By creating a solid plan and strategy for the outset, everyone knows what they are doing and what milestones they have in their sites to focus on. By doing this, time management is optimized, and it also means that as a project manager you will spend a lot less time micro managing or indeed dealing with issues brought about through a lack of clarity. Leading on holistically, time management is a basic skill for project managers. If you can't manage your own time, how can you expect to manage your teams? Ask each day what you did to move the project forward. Plan your next day, what will you do to ensure your project continues along the straight and narrow. Plan your time, manage your resources with a light touch and communicate effectively. With a little time management, project success should come easier.
#4 Manage Expectations
One way to avoid this is to break a project into smaller pieces or phases. Equate this to a sausage machine, where you feed in the raw material at one end and out it comes as small, perfectly formed, packages or sausages at the other end. The same can happen with IT projects where you take small packages of requirements and push them through the machine, producing several deliverables over the life of a project. This way you manage expectations by making frequent deliveries to demonstrate what the technology can really deliver. This approach ensures the project delivers to the customers’ expectations by giving them early visibility of what you are building.
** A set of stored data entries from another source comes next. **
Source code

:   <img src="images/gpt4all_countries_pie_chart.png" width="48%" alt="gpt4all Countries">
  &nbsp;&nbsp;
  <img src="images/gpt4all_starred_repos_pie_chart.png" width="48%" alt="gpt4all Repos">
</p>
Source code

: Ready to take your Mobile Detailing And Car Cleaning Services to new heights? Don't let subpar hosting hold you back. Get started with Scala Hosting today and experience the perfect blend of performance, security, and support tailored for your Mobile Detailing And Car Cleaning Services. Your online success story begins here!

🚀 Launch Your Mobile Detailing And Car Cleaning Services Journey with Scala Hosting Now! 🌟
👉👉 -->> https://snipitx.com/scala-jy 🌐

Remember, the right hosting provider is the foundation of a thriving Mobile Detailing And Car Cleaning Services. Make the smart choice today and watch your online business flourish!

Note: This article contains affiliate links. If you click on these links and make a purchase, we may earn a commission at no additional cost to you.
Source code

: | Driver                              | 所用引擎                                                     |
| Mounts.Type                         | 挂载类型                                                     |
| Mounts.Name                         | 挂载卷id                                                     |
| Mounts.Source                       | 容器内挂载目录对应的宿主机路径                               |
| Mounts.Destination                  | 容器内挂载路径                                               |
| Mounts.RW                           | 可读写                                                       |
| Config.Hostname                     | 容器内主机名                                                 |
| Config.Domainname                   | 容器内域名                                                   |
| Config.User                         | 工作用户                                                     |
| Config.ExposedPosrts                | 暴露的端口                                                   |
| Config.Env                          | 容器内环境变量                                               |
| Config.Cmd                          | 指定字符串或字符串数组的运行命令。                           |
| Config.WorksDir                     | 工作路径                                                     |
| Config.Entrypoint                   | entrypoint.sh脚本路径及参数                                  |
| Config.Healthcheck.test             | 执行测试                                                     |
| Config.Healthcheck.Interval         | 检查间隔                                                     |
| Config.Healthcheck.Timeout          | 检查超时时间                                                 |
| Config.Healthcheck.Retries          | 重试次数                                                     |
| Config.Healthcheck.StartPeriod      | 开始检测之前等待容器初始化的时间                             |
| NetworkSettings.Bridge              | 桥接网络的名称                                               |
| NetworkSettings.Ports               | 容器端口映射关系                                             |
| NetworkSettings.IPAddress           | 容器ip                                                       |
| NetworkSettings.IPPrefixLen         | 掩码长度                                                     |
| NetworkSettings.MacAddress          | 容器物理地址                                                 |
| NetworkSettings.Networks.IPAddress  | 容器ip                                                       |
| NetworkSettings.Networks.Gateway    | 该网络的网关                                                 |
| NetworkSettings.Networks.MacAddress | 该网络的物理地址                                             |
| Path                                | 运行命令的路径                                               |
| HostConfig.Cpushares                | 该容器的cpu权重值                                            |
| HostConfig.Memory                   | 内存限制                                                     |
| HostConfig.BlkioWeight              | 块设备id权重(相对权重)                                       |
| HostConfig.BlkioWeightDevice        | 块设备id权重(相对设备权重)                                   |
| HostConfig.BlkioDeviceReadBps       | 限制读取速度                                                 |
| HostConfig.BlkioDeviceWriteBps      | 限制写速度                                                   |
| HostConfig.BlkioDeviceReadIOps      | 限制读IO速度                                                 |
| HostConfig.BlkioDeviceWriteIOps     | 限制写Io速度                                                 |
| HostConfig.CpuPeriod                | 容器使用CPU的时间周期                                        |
Any project is doomed to fail if it lacks a good communications plan. You need to figure out the best way to work with your team or partners. Interaction and collaboration is vital. Create a good flow of reporting, calls and meetings. This not only ensures that you keep track of your project’s next steps, action points and risks, but also it keeps the project deliverables transparent for all involved… including finance! Keeping an audit trail of the progress not only means that you can map out if you’re on track, but also potential risks to your project.
Communication problems are the hardest to resolve as often it is only looking back that the problem is identified. Regular communication and a close working relationship with the customer will help.
What you really need is a person with a foot in both camps, someone who understands the business and the IT equally well. If you can identify this person make sure you keep hold of them, they are hugely valuable. If you are unable to find this person, the next best option is to have two people, one from the business and one from IT. By working closely together and sharing information they can minimize any communication problems.
Stay in touch with all stakeholders throughout the project. Make sure everyone knows what they need to know to make decisions and get work done. Analyze status information to create status reports. Be prompt and decisive.